## PROVIDED PASSAGE
________

There's been a lot of feature-demand on the part of Guild Wars 2's more hardcore player base recently: stuff like fleshing out the structured PvP mode with an observer mode and ladder system, making World vs. World more tangibly rewarding for participants, and revamping big PvE encounters both in dungeons and the open world. These are all sensible requests, and more importantly ArenaNet has already stated this is all coming in the first half of 2013. But I feel like the gun has been jumped, here. There's one dire aspect of GW2 that just bewilders me whenever I consider it. One missing piece that seems to cull more potential customers from the game within a shorter time-frame than anything else (yes, even precursor drop rates, you crazy person).

Recently, I had the good fortune of coming across a YouTube video recommendation that didn't immediately induce vomiting and seizures at the prospect of a viewing. It was, in fact, posted by Athene, a gaming personality I have no more than a peripheral awareness of beyond some relation to the term "e-sports." Regardless, it's a video that got right to the heart of what I've come to remember upon watching parts of a few Let's Plays of GW2 (yeah, I'm looking at other people play a game I have a shortcut to on my taskbar because I'm a wierdo).

________

Saved entries
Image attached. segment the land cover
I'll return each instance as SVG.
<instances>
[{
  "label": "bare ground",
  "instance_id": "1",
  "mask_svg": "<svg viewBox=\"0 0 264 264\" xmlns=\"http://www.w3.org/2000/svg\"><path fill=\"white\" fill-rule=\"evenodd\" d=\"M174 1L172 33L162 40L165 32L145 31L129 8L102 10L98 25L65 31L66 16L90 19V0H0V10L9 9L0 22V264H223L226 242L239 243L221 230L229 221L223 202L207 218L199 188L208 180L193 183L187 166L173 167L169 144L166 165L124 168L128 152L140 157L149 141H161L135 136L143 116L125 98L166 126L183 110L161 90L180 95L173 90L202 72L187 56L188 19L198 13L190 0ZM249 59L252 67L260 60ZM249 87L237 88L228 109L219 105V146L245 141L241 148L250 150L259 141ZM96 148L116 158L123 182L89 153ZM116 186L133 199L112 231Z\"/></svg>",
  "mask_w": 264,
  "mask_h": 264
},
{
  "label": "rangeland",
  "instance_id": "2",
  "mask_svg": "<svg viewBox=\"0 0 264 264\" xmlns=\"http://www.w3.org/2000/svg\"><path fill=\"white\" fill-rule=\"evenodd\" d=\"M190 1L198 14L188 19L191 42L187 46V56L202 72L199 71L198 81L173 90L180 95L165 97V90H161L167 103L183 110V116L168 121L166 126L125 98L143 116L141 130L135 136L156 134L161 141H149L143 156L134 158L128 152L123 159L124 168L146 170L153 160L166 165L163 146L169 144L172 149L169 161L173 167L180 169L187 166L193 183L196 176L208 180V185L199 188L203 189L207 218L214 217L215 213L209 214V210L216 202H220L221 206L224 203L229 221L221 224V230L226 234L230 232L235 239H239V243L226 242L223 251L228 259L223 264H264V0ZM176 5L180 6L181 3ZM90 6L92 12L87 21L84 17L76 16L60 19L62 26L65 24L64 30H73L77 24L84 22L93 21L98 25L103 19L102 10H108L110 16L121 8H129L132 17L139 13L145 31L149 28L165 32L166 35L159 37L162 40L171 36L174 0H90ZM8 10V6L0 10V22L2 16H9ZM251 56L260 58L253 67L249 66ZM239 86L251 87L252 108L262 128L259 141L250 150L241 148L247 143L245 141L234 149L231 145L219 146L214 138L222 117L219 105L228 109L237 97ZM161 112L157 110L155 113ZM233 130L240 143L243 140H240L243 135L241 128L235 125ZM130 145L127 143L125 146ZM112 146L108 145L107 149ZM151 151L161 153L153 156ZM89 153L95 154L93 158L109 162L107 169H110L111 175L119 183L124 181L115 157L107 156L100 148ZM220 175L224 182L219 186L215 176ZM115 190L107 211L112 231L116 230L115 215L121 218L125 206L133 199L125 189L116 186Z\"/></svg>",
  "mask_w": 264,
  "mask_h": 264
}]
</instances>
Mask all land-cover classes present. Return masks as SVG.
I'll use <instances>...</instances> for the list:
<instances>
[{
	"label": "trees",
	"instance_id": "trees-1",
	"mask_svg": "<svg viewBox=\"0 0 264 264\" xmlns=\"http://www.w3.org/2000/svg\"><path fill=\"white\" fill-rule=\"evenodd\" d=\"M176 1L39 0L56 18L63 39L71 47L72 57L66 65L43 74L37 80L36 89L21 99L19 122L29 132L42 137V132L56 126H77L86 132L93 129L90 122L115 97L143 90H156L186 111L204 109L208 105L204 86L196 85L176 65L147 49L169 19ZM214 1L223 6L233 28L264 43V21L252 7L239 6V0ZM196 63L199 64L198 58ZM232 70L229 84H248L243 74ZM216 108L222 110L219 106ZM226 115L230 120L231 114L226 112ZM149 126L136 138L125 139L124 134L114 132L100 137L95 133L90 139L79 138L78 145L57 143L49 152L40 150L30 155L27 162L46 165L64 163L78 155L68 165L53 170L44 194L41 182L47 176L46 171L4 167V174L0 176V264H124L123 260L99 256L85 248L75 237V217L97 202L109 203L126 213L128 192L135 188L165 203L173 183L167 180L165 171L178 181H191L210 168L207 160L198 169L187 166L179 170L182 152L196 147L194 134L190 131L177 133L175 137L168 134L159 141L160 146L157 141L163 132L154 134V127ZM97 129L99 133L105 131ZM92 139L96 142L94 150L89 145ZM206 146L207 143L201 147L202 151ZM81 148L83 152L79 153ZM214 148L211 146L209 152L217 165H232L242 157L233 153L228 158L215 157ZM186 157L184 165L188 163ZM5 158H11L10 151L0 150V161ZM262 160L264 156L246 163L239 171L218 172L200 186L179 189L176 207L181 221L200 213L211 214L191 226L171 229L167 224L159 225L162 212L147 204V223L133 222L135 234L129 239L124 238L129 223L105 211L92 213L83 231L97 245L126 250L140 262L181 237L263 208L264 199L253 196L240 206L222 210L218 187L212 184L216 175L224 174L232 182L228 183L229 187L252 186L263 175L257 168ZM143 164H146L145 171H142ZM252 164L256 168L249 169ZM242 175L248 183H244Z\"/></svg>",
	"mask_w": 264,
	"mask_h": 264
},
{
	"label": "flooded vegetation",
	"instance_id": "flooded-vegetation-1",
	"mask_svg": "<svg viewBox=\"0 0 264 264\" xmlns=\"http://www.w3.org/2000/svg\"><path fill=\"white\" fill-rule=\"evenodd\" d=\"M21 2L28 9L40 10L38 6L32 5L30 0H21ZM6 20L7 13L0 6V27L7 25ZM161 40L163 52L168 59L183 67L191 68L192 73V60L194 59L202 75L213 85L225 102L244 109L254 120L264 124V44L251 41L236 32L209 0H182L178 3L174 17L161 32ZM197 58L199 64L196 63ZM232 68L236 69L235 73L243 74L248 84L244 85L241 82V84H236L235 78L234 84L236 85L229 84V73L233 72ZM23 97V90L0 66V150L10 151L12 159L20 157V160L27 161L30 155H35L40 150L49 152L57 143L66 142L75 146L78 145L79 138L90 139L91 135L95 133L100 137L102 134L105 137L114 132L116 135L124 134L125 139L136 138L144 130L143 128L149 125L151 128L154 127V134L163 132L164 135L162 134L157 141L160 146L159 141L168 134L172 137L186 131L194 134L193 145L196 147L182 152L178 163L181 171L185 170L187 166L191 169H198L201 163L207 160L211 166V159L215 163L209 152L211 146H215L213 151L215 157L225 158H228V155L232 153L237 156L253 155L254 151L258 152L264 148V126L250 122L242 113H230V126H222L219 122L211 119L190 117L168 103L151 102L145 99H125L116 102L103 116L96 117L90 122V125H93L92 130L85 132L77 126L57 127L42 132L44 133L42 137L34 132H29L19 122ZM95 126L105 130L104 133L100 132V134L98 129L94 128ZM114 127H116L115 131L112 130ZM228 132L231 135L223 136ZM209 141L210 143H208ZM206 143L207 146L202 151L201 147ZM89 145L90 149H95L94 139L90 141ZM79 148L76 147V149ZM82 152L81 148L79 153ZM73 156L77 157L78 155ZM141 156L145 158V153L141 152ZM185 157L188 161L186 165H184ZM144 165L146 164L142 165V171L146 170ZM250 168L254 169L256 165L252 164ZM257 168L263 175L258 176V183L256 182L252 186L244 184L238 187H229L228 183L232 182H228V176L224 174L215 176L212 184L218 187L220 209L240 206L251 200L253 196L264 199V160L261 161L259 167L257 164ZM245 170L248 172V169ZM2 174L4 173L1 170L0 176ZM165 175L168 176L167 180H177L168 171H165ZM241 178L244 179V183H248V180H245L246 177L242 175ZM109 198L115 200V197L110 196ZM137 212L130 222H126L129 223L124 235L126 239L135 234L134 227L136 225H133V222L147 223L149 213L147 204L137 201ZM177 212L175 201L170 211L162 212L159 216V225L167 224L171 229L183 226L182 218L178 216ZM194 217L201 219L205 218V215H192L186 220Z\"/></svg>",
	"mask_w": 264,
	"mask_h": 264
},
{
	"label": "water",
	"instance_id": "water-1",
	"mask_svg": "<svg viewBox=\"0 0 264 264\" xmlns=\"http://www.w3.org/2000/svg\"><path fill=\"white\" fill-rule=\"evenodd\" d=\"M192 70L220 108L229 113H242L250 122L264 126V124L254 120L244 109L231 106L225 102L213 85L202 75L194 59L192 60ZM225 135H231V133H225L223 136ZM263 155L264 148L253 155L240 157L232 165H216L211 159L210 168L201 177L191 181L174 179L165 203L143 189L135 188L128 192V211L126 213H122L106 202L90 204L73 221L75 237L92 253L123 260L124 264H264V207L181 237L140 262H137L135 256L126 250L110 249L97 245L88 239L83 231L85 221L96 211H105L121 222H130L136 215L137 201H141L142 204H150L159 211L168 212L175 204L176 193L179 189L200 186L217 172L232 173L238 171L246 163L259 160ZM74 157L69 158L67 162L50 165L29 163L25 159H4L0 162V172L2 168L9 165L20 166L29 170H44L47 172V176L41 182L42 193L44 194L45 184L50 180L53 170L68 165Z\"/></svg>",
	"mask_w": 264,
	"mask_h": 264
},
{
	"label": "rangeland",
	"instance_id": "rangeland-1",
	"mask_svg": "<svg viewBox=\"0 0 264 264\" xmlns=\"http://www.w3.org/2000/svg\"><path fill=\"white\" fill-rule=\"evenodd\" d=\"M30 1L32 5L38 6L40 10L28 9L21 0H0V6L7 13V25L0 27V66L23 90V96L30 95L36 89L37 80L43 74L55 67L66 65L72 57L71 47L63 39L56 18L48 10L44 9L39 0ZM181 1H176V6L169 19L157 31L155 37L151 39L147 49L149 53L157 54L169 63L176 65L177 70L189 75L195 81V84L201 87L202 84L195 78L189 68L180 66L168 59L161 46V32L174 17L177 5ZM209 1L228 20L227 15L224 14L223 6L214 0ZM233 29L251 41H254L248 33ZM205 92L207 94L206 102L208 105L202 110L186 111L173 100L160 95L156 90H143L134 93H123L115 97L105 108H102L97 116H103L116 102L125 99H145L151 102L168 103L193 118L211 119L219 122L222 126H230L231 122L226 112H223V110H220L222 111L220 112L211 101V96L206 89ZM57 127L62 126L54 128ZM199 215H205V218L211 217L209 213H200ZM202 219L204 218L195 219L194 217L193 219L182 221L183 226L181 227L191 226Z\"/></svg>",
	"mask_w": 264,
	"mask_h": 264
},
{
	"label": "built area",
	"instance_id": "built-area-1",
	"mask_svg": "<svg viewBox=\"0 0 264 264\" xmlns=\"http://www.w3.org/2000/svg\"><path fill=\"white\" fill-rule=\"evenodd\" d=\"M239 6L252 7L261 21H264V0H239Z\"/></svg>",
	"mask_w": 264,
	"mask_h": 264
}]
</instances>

________

## APPLY WHAT YOU READ
**a.** According to the Guild Wars 2 passage, when has ArenaNet stated that the requested features will arrive?
**b.** Reproduce, word for word, the portion of the Guild Wars 2 passage starting at "Recently, I had" and ending at "I'm a wierdo).".
The records bear no relation to the Guild Wars 2 passage.

## EXERCISE RESPONSES
**a.** In the first half of 2013.

**b.**
Recently, I had the good fortune of coming across a YouTube video recommendation that didn't immediately induce vomiting and seizures at the prospect of a viewing. It was, in fact, posted by Athene, a gaming personality I have no more than a peripheral awareness of beyond some relation to the term "e-sports." Regardless, it's a video that got right to the heart of what I've come to remember upon watching parts of a few Let's Plays of GW2 (yeah, I'm looking at other people play a game I have a shortcut to on my taskbar because I'm a wierdo).